Call me an optimist, but there has never been a better time for marketing to directly impact sales productivity. In fact, we’re in the midst of a “perfect storm” for this opportunity. More specifically:
- Over 45% of the buying decision today is being made before a buyer even says hello to your rep. [translation: marketing plays a much greater role today in influencing the buyer's journey, and it is incumbent upon us as marketers to better equip reps for this new buyer 2.0 reality] (click here for an infographic on the buyer’s journey)
- Sales organizations struggle to make informed investment decisions. In many cases they lack the data and core competencies needed as part of this process. [translation: marketers have developed a strong competency in performance analysis and dashboard development over the past 5 years, and this can be applied to sales]
- Sales organizations are beginning to put in place Next Generation Sales Operations teams to drive greater improvement in sales productivity, taking a more strategic approach than in past years. [translation: marketing, you now have a "buyer" that is interested in what you have to offer and is willing to collaborate with you at the intersection of marketing and sales - i.e., strategic planning, lead and pipeline management, sales enablement and customer intelligence for sales]
- At no time in history have we had so many applications focused on improving the interaction between marketing and sales in a more automated and productive fashion – bringing value to sales reps(and channels) in addition to management.
To avoid making this just another blog post about how sales and marketing need to have a group hug, I’d like to get real tactical here and identify 6 steps that you (and your marketing team) can take as a marketing organization to bring more value to the table for your sales organization:
#1: Swim with the sharks: When is the last time that you visited a customer with your sales reps? Too difficult a step to take in your organization? Then at least take a rep out to lunch and really get to know their challenges and how you can best help them. Sit in on one of sales’ weekly review calls. Get beyond the proverbial “leads from marketing suck” feedback we often hear from sales.
#2: Actively engage with your sales operations team: Sales operations teams have many of the same challenges as you; for example, they struggle to justify their own team’s ROI . . .and sales operations teams have to prove their ROI in a much tighter timeframe than marketing to a more demanding boss. Meet with sales operations to understand their overt and latent needs. Offer to help them analyze the quality of their sales pipeline. Team with them on creating the agenda for the next sales kick-off meeting as part of improving sales enablement.

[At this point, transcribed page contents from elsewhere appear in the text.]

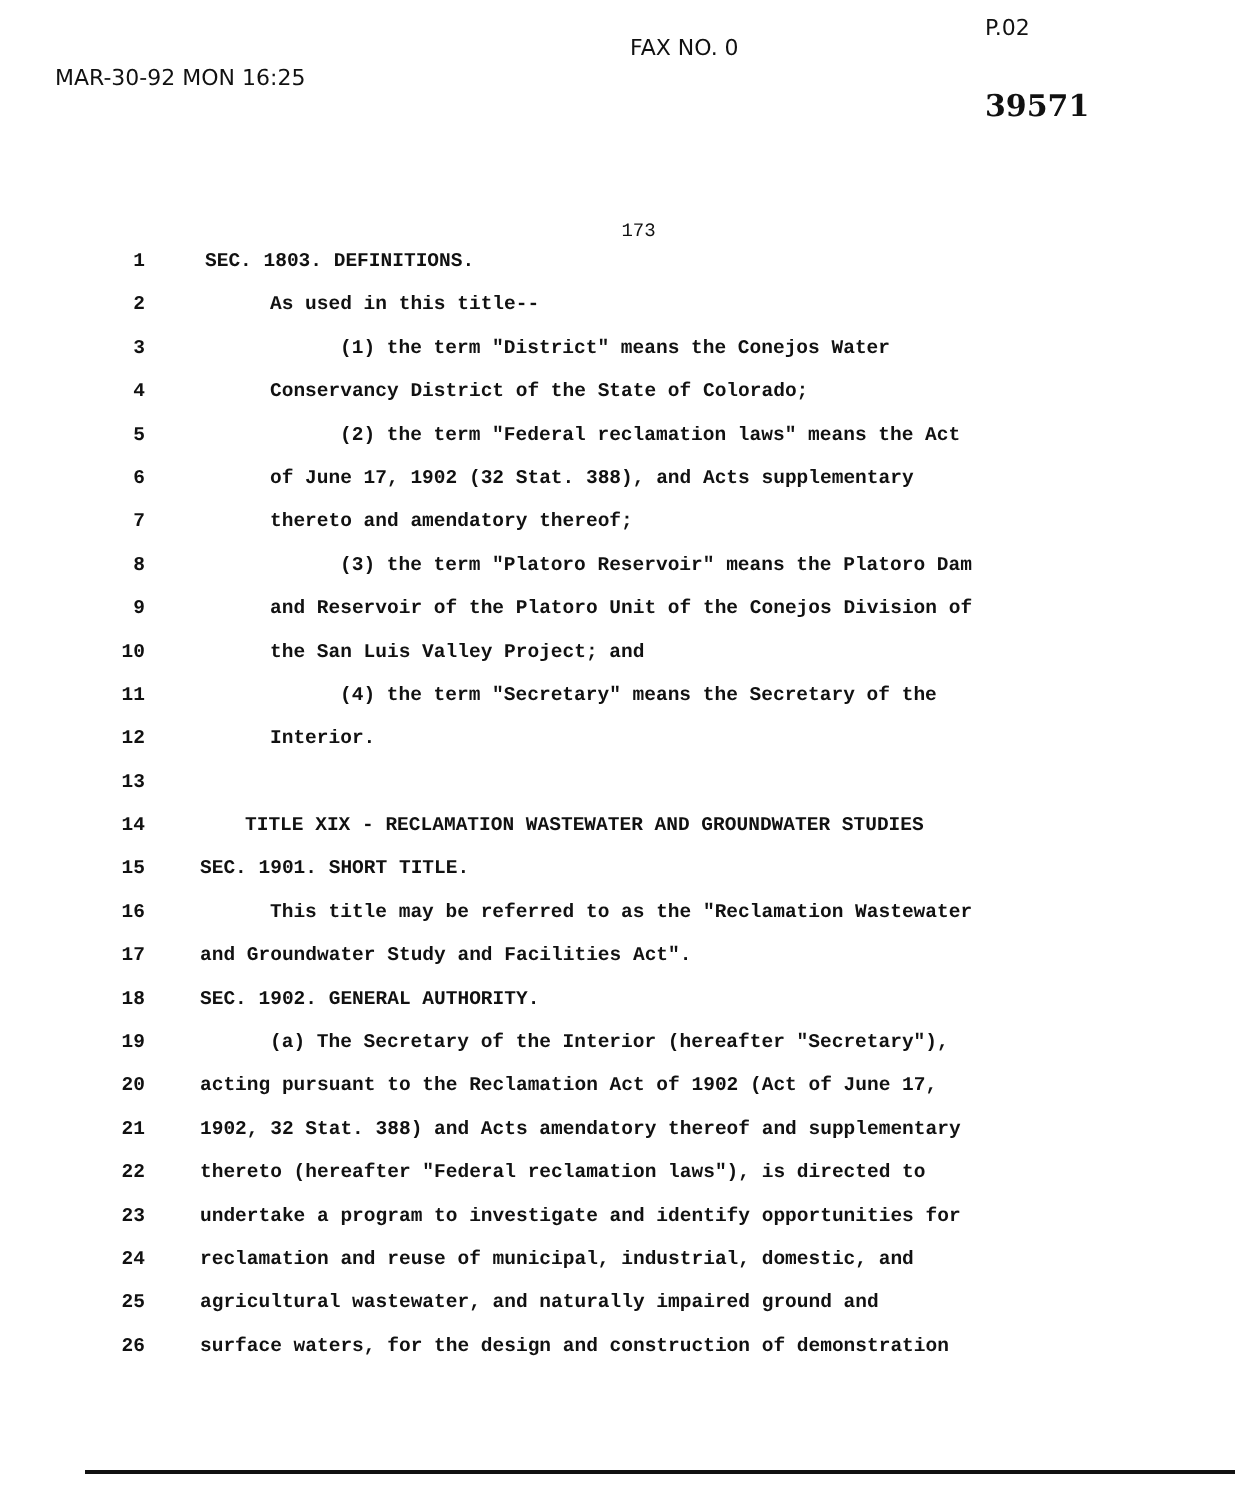MAR-30-92 MON 16:25
FAX NO. 0
P.02
39571
173
1 SEC. 1803. DEFINITIONS.
2 As used in this title--
3 (1) the term "District" means the Conejos Water
4 Conservancy District of the State of Colorado;
5 (2) the term "Federal reclamation laws" means the Act
6 of June 17, 1902 (32 Stat. 388), and Acts supplementary
7 thereto and amendatory thereof;
8 (3) the term "Platoro Reservoir" means the Platoro Dam
9 and Reservoir of the Platoro Unit of the Conejos Division of
10 the San Luis Valley Project; and
11 (4) the term "Secretary" means the Secretary of the
12 Interior.
13
14 TITLE XIX - RECLAMATION WASTEWATER AND GROUNDWATER STUDIES
15 SEC. 1901. SHORT TITLE.
16 This title may be referred to as the "Reclamation Wastewater
17 and Groundwater Study and Facilities Act".
18 SEC. 1902. GENERAL AUTHORITY.
19 (a) The Secretary of the Interior (hereafter "Secretary"),
20 acting pursuant to the Reclamation Act of 1902 (Act of June 17,
21 1902, 32 Stat. 388) and Acts amendatory thereof and supplementary
22 thereto (hereafter "Federal reclamation laws"), is directed to
23 undertake a program to investigate and identify opportunities for
24 reclamation and reuse of municipal, industrial, domestic, and
25 agricultural wastewater, and naturally impaired ground and
26 surface waters, for the design and construction of demonstration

#3: Get tactical with your market, customer and competitive intelligence data: All good sales teams conduct some type of account planning or opportunity management sessions to discuss how to close more deals quicker. Sit in on a couple of these meetings to better identify how you can be of value. Determine how your marketing and customer intelligence can help these individuals in their planning sessions. (e.g., share of wallet data to ID up-sell opportunities in their named accounts)
#4: Spoon feed your sales teams: Let’s face it. The typical marketing organization often fails from a service perspective to meet the customized needs of sales reps. We can pass the blame all we want, but the bottom line is that marketing needs to do a better job of sales enablement beyond a one-to-many approach. Develop a concierge type service for your top account or top segment sales reps to help them get to the right information at the right time. Deploy a collaborative platform (ideally integrated with the sales force automation system) through which sales reps can reach out to you for help finding just the right ROI tool or other sales asset. Set up a “social” help desk leveraging one of the many great tools out there.
#5: Qualify your leads before sending them off to your direct sales reps: We’re all familiar with typical BANT (budget, availability, needs and timing) lead qualification and scoring frameworks; however, many companies still fail to ensure their leads meet these specific criteria before sending them to their “elephant hunter” sales reps. Audit your lead qualification process from marketing to sales. Deploy a team to better quality those leads versus throwing them over the wall to sales in an automated fashion. (e.g., telemarketing, inside sales and/or sales development reps – in sourced or outsourced)
#6: Pull leads out of sales reps’ trash barrels: As much as we try to send the best leads off to a sales rep, up to 95% of our marketing qualified leads(MQLs) may not make it across the finish line. Unfortunately, many of those leads do end up as customers. . . but not your customers. Put in place a process for your MQLs to recycle back to marketing’s nurturing process if a final buying decision has not been made and your rep drops the opportunity in order to move on to the next lead.